Vue aérienne d’un conduit d’évacuation de l’usine de Syncrude et d’un bassin à résidus dans la forêt boréale, au nord de Fort McMurray. © Jiri Rezac / Greenpeace

Les sables bitumineux sont un mélange de sable, d'argile et d'un pétrole brut très lourd, appelé bitume, qui ressemble à du goudron et qui est trop dense pour s'écouler par lui-même. Afin d'extraire ce pétrole du sol, on abat les arbres, on creuse une carrière dans la couche de surface et l'on chauffe le mélange sous-jacent à la vapeur pour que le bitume puisse s'écouler.

Les sables peuvent être exploités en surface dans des mines à ciel ouvert ou dans des gisements souterrains dits « in situ ». La technologie utilisée dépend de la profondeur des réservoirs. Le bitume est chauffé par injection de vapeur ou de solvants, afin d’être fluidifié et pompé vers les installations de surface.
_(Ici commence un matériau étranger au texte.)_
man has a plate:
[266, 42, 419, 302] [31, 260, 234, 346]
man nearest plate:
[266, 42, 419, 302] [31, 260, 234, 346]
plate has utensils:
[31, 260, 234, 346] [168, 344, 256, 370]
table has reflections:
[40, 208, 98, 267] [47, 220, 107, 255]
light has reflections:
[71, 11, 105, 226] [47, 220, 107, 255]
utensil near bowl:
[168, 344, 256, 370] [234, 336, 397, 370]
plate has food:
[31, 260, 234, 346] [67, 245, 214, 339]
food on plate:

Les terres détruites pour avoir accès au bitume sont ce que l’industrie appelle les «terrains morts», en réalité rien de moins que la forêt boréale, cet immense réservoir de carbone dont la survie est indispensable à l’équilibre climatique planétaire.

L’exploitation à ciel ouvert se caractérise par une entreprise de déforestation de grande ampleur et de creusage à l’aide d’engins géants (capacité de charge de 400t), les couches supérieures de terre sont supprimées pour excaver le minéral. En 2007, on compte pas moins de 420 km2 de terres détruites pour y établir des mines à ciel ouvert et autres activités liées aux sables bitumineux.
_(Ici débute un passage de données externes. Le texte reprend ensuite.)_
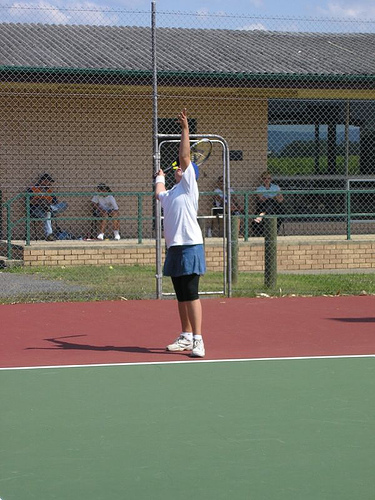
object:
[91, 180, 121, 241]
child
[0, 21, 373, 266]
building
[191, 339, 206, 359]
feet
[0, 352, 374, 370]
line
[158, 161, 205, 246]
t-shirt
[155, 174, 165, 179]
wristband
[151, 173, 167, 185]
sweatband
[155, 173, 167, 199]
arm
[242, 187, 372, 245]
green handrail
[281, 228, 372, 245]
deck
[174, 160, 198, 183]
head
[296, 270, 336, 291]
green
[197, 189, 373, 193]
pole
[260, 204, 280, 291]
pole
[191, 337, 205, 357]
shoe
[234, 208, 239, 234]
leg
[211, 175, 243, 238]
person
Le processus « in situ » repose lui sur le forage de trous pour injecter de la vapeur et du gaz naturel dans les sols. Le bitume est alors chauffé par la vapeur pour le rendre plus ou moins visqueux afin de l’extraire à la surface.

La production d’un baril de sables bitumineux est trois à cinq fois plus émettrice de gaz à effet de serre qu’un baril de pétrole conventionnel. Pour produire un baril de pétrole, il faut deux tonnes de sables bitumineux, plus de cinq barils d’eau et l’équivalent en gaz naturel d’un foyer pendant une journée et demie. Tous les jours, l’industrie des sables bitumineux utilise plus d’eau qu’une ville de deux millions d’habitants et consomme assez de gaz naturel pour chauffer six millions de foyers canadiens. Si les entreprises étrangères investissent dans les sables bitumineux, c’est parce qu’il est maintenant rentable de le faire. Ils misent sur un prix élevé dubaril dee pétrole justifiant ainsi les investissements monumentaux nécessaires à l’exploitation de ce pétrole. Il est donc le plus sale, mais aussi le plus cher du monde.

L’industrie des sables bitumineux génère 40 millions de tonnes de CO2 par année, soit plus que toutes les automobiles du pays réunies. Selon le rapport Dirty Oil de Greenpeace, si la production de pétrole issue des sables bitumineux passe, comme il est prévu, de 1,3 million de barils par jour à 3 à 5 millions d'ici à 2030, ces projets émettront, sur une base annuelle, plus de CO2 que certains pays européens.

D’après le Rapport d’inventaire national présenté à l’Organisation des Nations Unies en 2009 par Environnement Canada, l’augmentation des émissions de GES a été plus importante au Canada depuis 1990 que dans les autres pays du G8, à cause des sables bitumineux.

Les sables bitumineux sont la source d’émissions de gaz à effet de serre ayant la croissance la plus rapide au pays. L’industrie pétrolière est la principale raison pour laquelle le Canada continue de faire obstacle à un accord international sur le climat juste, ambitieux et contraignant. Loin de consolider l'engagement du Canada envers le protocole de Kyoto, le nouvel objectif canadien de GES pour 2020 est en vérité 9 pour cent au-dessus de l'objectif juridiquement contraignant du Canada de 558,4 millions de tonnes, qui aurait dû être atteint d'ici la fin de l'année 2012.

Le gouvernement canadien ignore les mises en garde de la communauté scientifique qui indique qu’une diminution de la température de 2 °C est nécessaire afin d’éviter des changements climatiques catastrophiques. Avec les cibles actuelles, le Canada dépassera de deux fois les recommandations scientifiques.